NJR evaluates its tax positions to determine the appropriate accounting and recognition of potential future obligations associated with unrecognized tax benefits. As of September 30, 2016 and 2015, based on its analysis, the Company determined there was no need to recognize any liabilities associated with uncertain tax positions.

As of September 30, 2016, the Company has consolidated federal income tax net operating losses of approximately $78.7 million, which generally can be carried back two years and forward 20 years. Additionally, as of September 30, 2016, the Company has state income tax net operating losses of approximately $310.6 million, which generally have a life of 20 years. The Company has recorded deferred federal and state tax assets of approximately $45.7 million on the Consolidated Balance Sheets, reflecting the tax benefit associated with the loss carryforwards. In addition, as of September 30, 2016 and 2015, the Company has recorded a valuation allowance of $262,000 and $176,000, respectively, because it believes that it is more likely than not that the net operating losses related to CR&R will expire unused.

In addition, as of September 30, 2016, the Company has an ITC/PTC carryforward of approximately $74 million, which has a life of 20 years. This carryforward will begin to expire in fiscal 2035. The Company expects to utilize this entire carryforward.
The deferred tax assets will expire as follows:
(Thousands)
 
Fiscal years 2017 - 2021
$

Fiscal years 2022 - 2026

Fiscal years 2027 - 2031
835

Fiscal years 2032 - 2036
118,849

Total
$
119,684



In December 2015, the CAA extended the 30 percent ITC for solar property that is under construction on or before December 31, 2019. The credit will decline to 26 percent for property under construction during 2020, and to 22 percent for property under construction during 2021. For any property that is under construction before 2022, but not placed in service before 2024, the ITC will be reduced to 10 percent. In addition, the CAA retroactively extended the PTC for five years through December 31, 2019, with a gradual three-year phase out for any project for which construction of the facility begins after December 31, 2016.
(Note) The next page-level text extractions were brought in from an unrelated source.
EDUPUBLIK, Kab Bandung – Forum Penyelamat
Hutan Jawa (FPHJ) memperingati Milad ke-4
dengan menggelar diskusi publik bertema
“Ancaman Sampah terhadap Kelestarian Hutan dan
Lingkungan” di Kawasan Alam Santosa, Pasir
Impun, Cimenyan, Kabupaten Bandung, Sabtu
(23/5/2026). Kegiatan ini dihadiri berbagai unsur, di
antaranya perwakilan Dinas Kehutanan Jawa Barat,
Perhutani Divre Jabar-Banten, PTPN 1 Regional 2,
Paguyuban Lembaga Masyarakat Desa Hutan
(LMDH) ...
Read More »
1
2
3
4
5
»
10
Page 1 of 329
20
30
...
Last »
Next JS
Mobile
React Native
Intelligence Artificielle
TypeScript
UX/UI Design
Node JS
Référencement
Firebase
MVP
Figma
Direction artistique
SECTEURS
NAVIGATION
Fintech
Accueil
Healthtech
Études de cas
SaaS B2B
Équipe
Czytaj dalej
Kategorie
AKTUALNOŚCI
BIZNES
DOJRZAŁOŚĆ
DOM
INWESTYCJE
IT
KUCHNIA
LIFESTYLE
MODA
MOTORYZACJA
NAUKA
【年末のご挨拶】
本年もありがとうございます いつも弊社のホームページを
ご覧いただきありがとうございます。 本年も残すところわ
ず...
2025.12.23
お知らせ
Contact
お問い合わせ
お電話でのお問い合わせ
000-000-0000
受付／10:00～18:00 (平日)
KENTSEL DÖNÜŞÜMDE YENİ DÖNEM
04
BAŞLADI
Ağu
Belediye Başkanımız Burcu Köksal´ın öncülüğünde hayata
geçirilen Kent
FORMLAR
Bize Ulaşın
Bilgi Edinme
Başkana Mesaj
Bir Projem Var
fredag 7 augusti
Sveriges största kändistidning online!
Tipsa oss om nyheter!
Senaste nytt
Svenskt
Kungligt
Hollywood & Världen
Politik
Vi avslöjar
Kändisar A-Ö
In September 2013, the U.S. Department of the Treasury and the IRS released final regulations that provide guidance on applying Section 263(a) of the Internal Revenue Code to amounts paid to acquire, produce, or improve tangible property, as well as rules for materials and supplies. Implementation of these final regulations in September 2013 had no material impact on NJR’s and its subsidiaries’ results of operations, financial condition or cash flow.